### PASSAGE SHOWN

Is it just a visual thing or is something happening that is beneficial to the flavor also?

For example; if I have two separate meads and the only difference between them is one is so clear you can easily see right through it and the other is cloudy, would they taste different?

The reason i ask is i had a traditional over the weekend that was only two weeks old that tasted delicious. Honestly one of the best traditional meads I've tasted. (And I've had quite a few) but it was super cloudy still.

It confused me cause I didn't think such a new mead that cloudy could taste so good. Then I realized I didn't actually understand why clearing was important.

mannye
08-11-2014, 12:22 PM
It is both a visual and taste thing. I can taste the difference. Maybe it's in my head but these is a "yeasty" flavor in cloudy mead. The only thing I can recommend is to pour out a small quantity of your cloudy mead into a tall thin glass or test tube and cold crash it then pour off the clear mead and taste it along with a glass of the same mead that's cloudy.

fatbloke
08-11-2014, 01:56 PM
+1 on that.

Besides, it looks like manky dish water when cloudy, clear and it looks marvellous.

######
### DATA

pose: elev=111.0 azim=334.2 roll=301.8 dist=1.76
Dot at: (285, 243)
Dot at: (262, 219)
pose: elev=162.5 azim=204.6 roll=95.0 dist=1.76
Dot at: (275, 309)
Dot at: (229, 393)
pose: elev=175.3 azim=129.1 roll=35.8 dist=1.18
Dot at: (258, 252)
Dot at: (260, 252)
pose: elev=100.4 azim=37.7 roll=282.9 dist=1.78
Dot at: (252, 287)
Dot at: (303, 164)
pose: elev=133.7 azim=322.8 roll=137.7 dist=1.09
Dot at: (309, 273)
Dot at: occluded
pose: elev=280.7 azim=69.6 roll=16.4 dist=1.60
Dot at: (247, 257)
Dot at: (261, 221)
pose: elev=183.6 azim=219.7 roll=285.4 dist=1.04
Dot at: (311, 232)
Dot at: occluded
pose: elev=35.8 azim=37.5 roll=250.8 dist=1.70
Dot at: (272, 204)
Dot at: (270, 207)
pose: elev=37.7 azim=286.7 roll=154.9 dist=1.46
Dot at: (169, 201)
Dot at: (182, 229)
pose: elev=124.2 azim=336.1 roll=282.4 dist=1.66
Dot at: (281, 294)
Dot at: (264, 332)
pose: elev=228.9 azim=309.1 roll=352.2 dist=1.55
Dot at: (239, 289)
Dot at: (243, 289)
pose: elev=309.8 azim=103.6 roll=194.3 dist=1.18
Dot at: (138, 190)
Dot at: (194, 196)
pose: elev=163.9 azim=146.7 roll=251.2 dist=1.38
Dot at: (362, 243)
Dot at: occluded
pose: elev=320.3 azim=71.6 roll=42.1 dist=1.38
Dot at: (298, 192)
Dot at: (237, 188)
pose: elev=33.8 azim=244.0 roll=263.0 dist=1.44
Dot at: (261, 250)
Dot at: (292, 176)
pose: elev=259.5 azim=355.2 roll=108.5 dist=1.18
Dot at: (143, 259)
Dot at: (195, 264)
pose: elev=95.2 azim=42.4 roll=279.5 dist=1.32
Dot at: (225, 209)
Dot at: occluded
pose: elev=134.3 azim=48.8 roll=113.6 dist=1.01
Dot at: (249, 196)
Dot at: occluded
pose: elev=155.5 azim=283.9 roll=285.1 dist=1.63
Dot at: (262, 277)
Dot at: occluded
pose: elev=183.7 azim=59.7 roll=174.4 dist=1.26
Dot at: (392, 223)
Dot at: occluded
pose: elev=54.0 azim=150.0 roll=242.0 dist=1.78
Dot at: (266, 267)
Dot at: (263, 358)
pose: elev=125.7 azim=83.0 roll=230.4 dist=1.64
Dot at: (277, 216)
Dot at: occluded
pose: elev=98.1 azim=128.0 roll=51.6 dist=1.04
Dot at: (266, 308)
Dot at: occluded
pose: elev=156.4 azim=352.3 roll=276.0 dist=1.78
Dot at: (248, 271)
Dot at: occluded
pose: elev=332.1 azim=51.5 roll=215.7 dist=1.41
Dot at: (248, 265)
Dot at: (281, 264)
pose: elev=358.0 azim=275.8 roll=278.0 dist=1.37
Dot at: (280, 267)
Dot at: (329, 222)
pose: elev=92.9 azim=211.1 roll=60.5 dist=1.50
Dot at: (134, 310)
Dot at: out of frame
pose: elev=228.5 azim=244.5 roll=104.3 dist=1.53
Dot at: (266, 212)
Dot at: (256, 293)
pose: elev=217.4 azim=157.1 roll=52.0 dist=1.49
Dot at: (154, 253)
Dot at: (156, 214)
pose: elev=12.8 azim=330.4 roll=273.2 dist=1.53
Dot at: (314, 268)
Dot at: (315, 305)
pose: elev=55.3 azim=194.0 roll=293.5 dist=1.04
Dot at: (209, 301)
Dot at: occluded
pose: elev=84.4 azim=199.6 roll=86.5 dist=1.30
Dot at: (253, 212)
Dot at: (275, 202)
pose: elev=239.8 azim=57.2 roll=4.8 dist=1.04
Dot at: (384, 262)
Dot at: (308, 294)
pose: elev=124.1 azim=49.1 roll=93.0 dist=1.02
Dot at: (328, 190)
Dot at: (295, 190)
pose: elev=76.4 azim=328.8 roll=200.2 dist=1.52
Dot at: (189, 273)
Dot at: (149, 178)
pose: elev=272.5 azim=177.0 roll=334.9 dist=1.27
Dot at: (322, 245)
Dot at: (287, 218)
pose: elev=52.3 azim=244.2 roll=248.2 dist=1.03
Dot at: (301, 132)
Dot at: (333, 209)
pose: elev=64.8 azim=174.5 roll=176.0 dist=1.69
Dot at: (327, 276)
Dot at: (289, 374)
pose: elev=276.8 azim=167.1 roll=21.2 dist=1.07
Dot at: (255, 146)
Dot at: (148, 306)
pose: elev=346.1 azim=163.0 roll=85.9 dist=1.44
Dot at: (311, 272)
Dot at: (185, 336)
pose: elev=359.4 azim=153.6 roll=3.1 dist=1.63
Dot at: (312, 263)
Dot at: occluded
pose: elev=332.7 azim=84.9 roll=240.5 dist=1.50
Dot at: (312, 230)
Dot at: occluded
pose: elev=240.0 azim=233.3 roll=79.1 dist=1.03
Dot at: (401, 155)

######

WHAT THIS TASK INVOLVES :: Could you reproduce the forum thread about cloudy versus clear mead in full, word for word?

COMPLETE OUTPUT ::
Is it just a visual thing or is something happening that is beneficial to the flavor also?

For example; if I have two separate meads and the only difference between them is one is so clear you can easily see right through it and the other is cloudy, would they taste different?

The reason i ask is i had a traditional over the weekend that was only two weeks old that tasted delicious. Honestly one of the best traditional meads I've tasted. (And I've had quite a few) but it was super cloudy still.

It confused me cause I didn't think such a new mead that cloudy could taste so good. Then I realized I didn't actually understand why clearing was important.

mannye
08-11-2014, 12:22 PM
It is both a visual and taste thing. I can taste the difference. Maybe it's in my head but these is a "yeasty" flavor in cloudy mead. The only thing I can recommend is to pour out a small quantity of your cloudy mead into a tall thin glass or test tube and cold crash it then pour off the clear mead and taste it along with a glass of the same mead that's cloudy.

fatbloke
08-11-2014, 01:56 PM
+1 on that.

Besides, it looks like manky dish water when cloudy, clear and it looks marvellous.